Dataset extract.
• • • • • • •

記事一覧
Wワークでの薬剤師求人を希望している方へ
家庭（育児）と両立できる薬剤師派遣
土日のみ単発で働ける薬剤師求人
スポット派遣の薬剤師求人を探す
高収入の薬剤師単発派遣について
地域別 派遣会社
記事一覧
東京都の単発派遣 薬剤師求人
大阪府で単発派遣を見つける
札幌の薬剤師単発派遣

• • • • • • •

Your objective.
Can you quote every line in the rows above word for word?

Solution to the exercise.
記事一覧
Wワークでの薬剤師求人を希望している方へ
家庭（育児）と両立できる薬剤師派遣
土日のみ単発で働ける薬剤師求人
スポット派遣の薬剤師求人を探す
高収入の薬剤師単発派遣について
地域別 派遣会社
記事一覧
東京都の単発派遣 薬剤師求人
大阪府で単発派遣を見つける
札幌の薬剤師単発派遣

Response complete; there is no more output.